Atlantik Konseyi’nde ikamet etmeyen kıdemli bir araştırmacı olan Borzou Daragahi’ye göre, “Bilinen bir deprem bölgesinde sadece bir bina çöküyor, bu bir trajedi”. “Birkaç büyük şehirde düzinelerce çökerse, bu önlenebilir bir trajediye işaret eder. Türkiye, 17.000 kişinin ölümüne neden olan trajik 1999 depreminin ardından inşaat uygulamalarında değişiklik yapma sözü verdi. Yeni inşaat kuralları oluşturdu ve tüm binalar için zorunlu deprem sigortası uyguladı. Mimarlar ve şehir plancıları yıllardır kurallara yeterince uyulmadığı konusunda uyarıda bulunuyor” dedi.

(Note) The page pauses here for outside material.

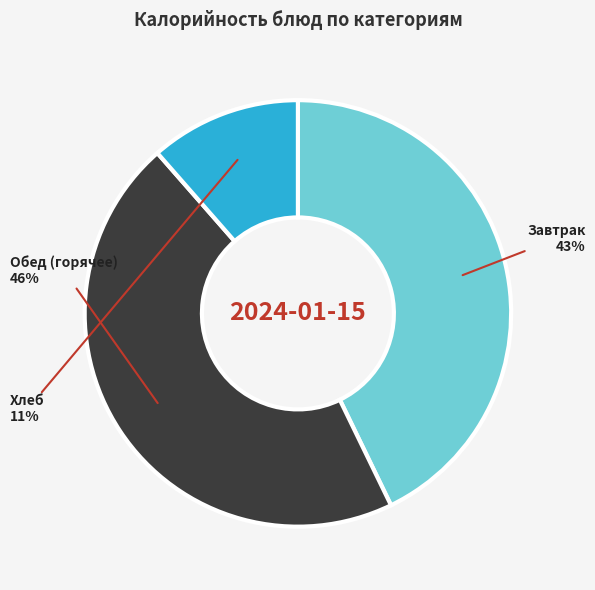

Is there any slice that represents more than half of the pie?

No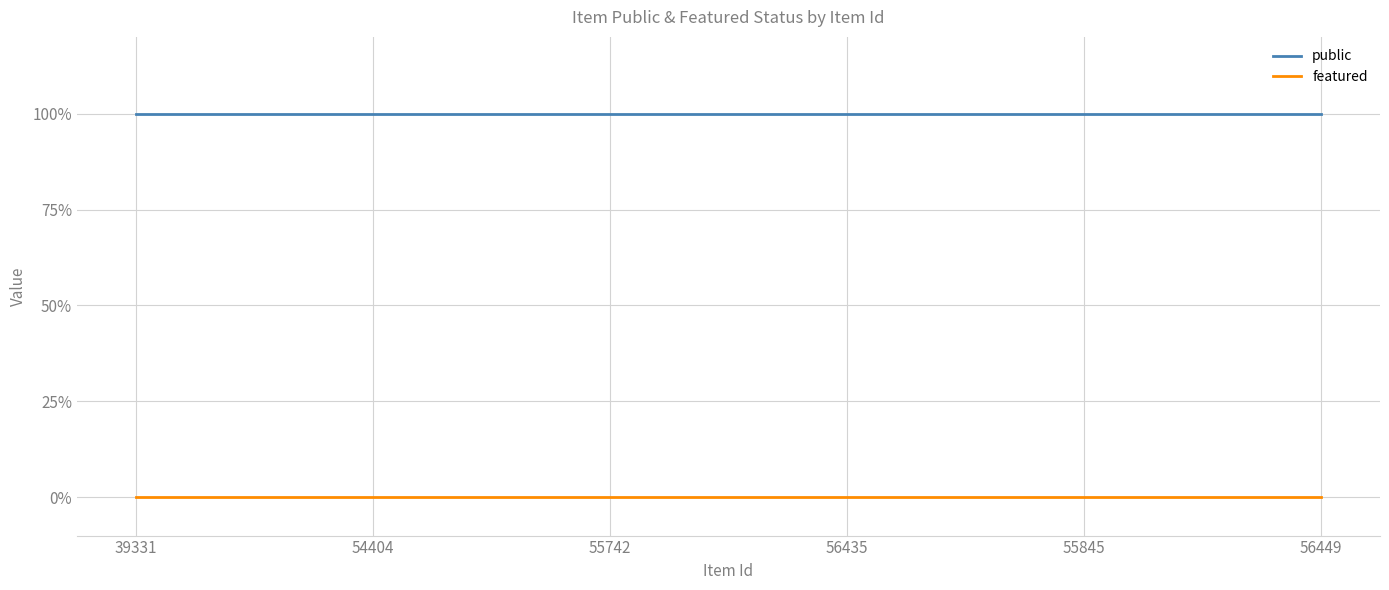

Reading left to right, list all the values displayed in this chart.

public: 1	1	1	1	1	1
featured: 0	0	0	0	0	0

Gaziantep, Hatay ve Şanlıurfa gibi depremlerin harap ettiği bölgelerin çoğu, son yirmi yılda Erdoğan’ın cesaretlendirdiği ve seçimlerde geçtiği bir inşaat patlaması gördü. Devasa inşaat projeleri, Erdoğan ve iktidardaki Adalet ve Kalkınma Partisi ile güçlü bağları olan şirketleri içeriyor. Yeni binaların ve apartman bloklarının eski binalardan orantısız bir şekilde daha savunmasız olduğu tespit edilirse, Erdoğan’ın partisi suçlanabilir.

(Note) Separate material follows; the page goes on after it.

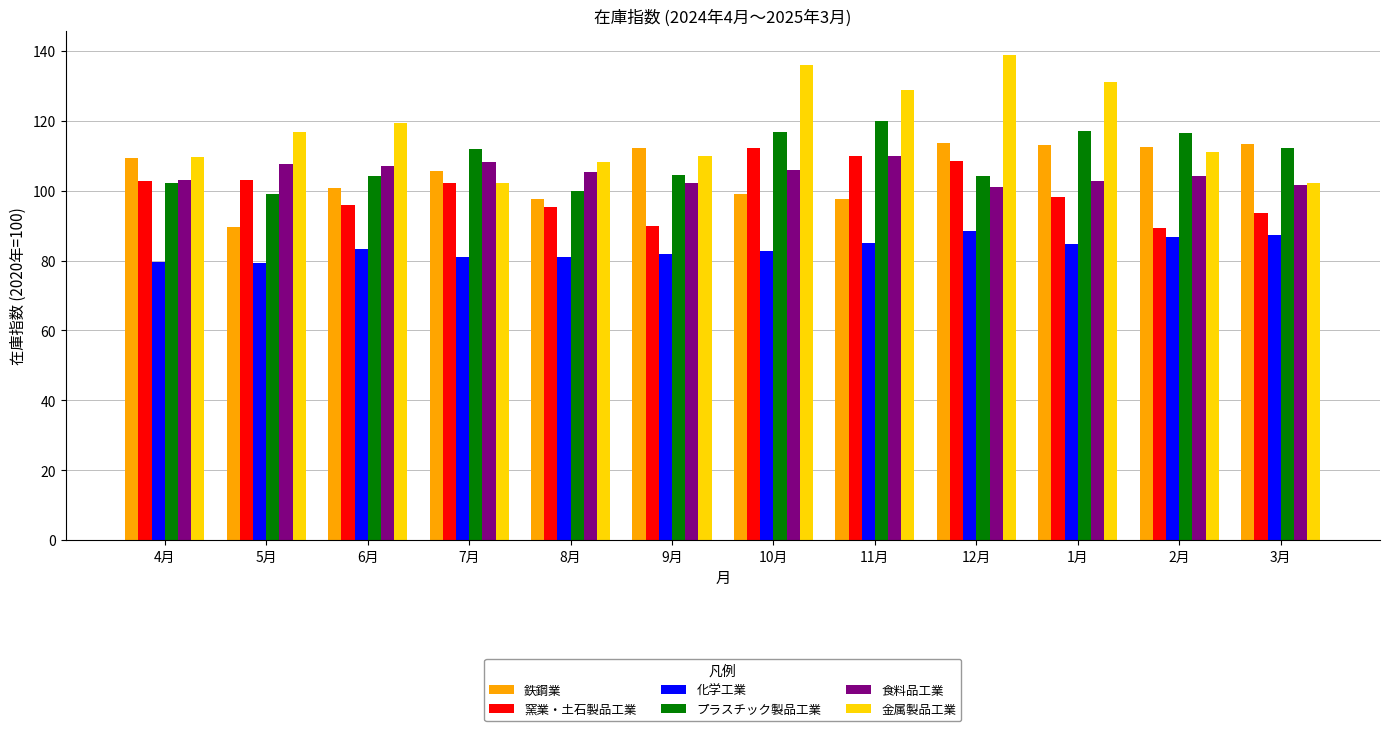

Count the number of categories in the chart.

12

Ve Erdoğan’ın siyasi olarak başka bir zorluğu daha var: Hayatta kalanlar ve yaralılar için hızlı bir şekilde geçici barınma düzenlemeleri yapmak.
Tol, bu açıdan, STK’lara baskı uyguladığı ve birçok sivil toplum kuruluşunu kapanmaya zorladığı için pişman olabilir, dedi. “En azından 1999’da sahada devlet kurumlarıyla birlikte çalışan birçok sivil toplum kuruluşu vardı. Bu sefer değil, çünkü kendi gündemini destekleyenler hariç tüm sivil toplum gruplarını temelde ortadan kaldırdı” dedi.